Indeed! This is a seismic reversal, in a Church that for decades has been on its inter-faith knees before multiculturalism and abandoned the defence of Britain’s Christian identity. Can it be that Christianity is at last starting to defend western civilisation? Britain will only be saved from disaster if Christianity reasserts itself and defends what it was so instrumental in creating. Much more has to happen before we know whether this is just a flash in the communion cup; the story may be a way of testing reaction, or may represent a struggle within the Church, to be followed by a tactical retreat into the comforting and familiar oblivion of religious surrender. Nevertheless, it is a remarkable development.

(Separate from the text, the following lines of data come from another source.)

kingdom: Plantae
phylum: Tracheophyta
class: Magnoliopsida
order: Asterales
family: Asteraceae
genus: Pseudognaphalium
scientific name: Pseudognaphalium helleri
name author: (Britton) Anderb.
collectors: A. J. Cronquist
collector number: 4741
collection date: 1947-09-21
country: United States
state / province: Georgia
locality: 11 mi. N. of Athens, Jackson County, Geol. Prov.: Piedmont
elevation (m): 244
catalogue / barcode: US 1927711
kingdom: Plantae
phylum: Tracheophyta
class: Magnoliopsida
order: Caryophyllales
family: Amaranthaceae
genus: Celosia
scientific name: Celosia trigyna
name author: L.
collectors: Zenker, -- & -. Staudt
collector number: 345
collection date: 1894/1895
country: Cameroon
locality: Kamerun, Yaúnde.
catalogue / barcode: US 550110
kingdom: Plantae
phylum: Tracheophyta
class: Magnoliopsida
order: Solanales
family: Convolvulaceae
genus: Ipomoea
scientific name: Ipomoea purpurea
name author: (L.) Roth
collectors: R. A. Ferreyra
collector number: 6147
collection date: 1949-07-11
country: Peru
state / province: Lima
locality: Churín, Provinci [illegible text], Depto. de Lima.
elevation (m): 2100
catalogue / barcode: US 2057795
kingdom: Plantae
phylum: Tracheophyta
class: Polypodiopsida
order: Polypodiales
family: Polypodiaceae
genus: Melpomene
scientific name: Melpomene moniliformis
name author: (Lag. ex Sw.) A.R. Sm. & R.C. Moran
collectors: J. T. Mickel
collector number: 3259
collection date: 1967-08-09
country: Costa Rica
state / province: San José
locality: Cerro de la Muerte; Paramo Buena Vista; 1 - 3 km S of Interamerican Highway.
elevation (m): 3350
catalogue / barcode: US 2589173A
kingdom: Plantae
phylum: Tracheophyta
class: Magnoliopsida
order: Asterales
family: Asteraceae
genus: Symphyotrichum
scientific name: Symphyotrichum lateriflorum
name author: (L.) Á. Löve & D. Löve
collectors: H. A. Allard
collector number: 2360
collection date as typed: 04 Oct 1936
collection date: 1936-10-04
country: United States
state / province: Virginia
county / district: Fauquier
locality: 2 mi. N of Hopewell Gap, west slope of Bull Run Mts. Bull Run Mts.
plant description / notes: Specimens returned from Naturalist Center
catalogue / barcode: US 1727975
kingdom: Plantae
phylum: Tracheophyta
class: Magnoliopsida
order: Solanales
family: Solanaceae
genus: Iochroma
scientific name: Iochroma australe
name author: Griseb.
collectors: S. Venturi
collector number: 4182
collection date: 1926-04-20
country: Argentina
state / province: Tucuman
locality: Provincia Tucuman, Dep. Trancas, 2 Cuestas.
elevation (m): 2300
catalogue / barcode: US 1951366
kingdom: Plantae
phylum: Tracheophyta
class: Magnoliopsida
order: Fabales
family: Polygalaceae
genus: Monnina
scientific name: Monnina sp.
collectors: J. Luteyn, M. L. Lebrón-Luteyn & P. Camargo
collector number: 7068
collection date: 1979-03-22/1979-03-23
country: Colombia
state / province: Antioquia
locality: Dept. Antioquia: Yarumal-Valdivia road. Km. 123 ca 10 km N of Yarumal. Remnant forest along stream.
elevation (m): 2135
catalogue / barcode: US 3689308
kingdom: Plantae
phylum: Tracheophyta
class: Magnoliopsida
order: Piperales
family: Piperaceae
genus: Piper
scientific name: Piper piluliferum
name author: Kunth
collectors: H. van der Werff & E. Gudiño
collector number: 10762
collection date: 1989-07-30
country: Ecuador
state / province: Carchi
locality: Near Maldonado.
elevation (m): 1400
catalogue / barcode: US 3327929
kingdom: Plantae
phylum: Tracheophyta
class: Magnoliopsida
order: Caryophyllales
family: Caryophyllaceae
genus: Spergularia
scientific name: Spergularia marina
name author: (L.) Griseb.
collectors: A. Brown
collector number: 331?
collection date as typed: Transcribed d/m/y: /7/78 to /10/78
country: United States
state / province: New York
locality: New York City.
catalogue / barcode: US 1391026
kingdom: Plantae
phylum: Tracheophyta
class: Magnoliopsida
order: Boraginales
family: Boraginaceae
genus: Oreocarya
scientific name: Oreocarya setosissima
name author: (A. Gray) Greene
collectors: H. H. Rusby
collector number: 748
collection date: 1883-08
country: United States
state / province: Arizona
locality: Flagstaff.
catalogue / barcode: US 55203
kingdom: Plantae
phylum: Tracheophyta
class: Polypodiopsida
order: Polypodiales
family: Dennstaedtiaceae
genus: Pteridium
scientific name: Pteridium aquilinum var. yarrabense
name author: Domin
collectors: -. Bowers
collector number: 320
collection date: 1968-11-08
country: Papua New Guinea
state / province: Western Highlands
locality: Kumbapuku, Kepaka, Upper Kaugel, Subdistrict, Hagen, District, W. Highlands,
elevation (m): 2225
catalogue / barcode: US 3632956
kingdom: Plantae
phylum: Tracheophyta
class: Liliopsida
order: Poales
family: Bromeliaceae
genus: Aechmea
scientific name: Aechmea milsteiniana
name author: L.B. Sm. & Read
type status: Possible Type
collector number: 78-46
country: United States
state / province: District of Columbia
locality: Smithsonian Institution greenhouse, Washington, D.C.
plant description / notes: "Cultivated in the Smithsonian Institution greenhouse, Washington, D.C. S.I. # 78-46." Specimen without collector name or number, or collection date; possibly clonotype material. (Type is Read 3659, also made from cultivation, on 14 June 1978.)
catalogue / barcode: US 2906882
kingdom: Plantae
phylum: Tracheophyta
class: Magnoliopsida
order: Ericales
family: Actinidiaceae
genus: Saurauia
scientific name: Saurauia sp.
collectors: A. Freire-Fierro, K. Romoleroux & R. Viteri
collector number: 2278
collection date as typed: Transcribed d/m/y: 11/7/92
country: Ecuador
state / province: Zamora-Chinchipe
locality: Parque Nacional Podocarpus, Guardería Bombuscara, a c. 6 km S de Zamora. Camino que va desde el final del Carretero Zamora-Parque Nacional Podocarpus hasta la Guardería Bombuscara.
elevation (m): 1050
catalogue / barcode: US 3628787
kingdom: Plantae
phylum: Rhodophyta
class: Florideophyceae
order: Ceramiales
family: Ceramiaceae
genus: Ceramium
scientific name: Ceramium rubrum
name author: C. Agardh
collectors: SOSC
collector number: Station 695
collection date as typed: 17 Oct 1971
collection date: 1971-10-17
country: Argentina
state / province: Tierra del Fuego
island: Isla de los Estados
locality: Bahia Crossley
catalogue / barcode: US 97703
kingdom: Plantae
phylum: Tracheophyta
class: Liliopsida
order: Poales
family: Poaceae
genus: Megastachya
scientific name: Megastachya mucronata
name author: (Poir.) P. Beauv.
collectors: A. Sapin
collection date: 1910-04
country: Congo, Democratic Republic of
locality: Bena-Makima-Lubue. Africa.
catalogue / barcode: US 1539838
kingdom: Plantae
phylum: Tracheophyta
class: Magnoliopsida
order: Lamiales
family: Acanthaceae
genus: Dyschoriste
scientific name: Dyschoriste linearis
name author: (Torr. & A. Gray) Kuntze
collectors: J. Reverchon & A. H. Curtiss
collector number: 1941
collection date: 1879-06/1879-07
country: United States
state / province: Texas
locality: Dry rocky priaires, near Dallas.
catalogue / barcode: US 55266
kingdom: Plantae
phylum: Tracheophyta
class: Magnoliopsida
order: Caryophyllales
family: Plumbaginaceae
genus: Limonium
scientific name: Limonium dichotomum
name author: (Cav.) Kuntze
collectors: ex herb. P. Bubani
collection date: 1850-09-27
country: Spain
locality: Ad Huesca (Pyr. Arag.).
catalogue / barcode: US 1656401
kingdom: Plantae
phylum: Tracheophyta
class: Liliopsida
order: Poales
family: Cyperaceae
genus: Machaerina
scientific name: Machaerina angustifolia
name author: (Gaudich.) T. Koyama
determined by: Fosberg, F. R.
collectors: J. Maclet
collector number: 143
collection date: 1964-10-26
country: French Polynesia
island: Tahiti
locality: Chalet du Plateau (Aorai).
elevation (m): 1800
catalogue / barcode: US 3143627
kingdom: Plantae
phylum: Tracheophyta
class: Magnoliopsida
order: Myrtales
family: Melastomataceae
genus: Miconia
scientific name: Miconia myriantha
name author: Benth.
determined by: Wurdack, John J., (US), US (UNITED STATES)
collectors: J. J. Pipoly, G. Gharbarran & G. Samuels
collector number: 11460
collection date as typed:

But just look at what the Church is up against. The government has set up a fatuous ‘Commission on Cohesion and Integration’. The Telegraph notes:

It can also be revealed that the archbishop met Miss Kelly, the Communities Secretary, last month to discuss how the Church of England could contribute. Bishops are dismayed that no Christian denomination is represented on the commission

(my emphasis).

The British government itself, which is supposed to be fighting to defend the west, has not even seen fit to include the founding religion of the country on an official commission to promote community cohesion and integration. Astounding. For its part, the Church of England has a very long way to go before it takes its place on the right side of history. But along with the debate that has now started over multiculturalism, there is a sense that at this eleventh hour something in Britain is slowly — if fitfully — starting to shift in the right direction.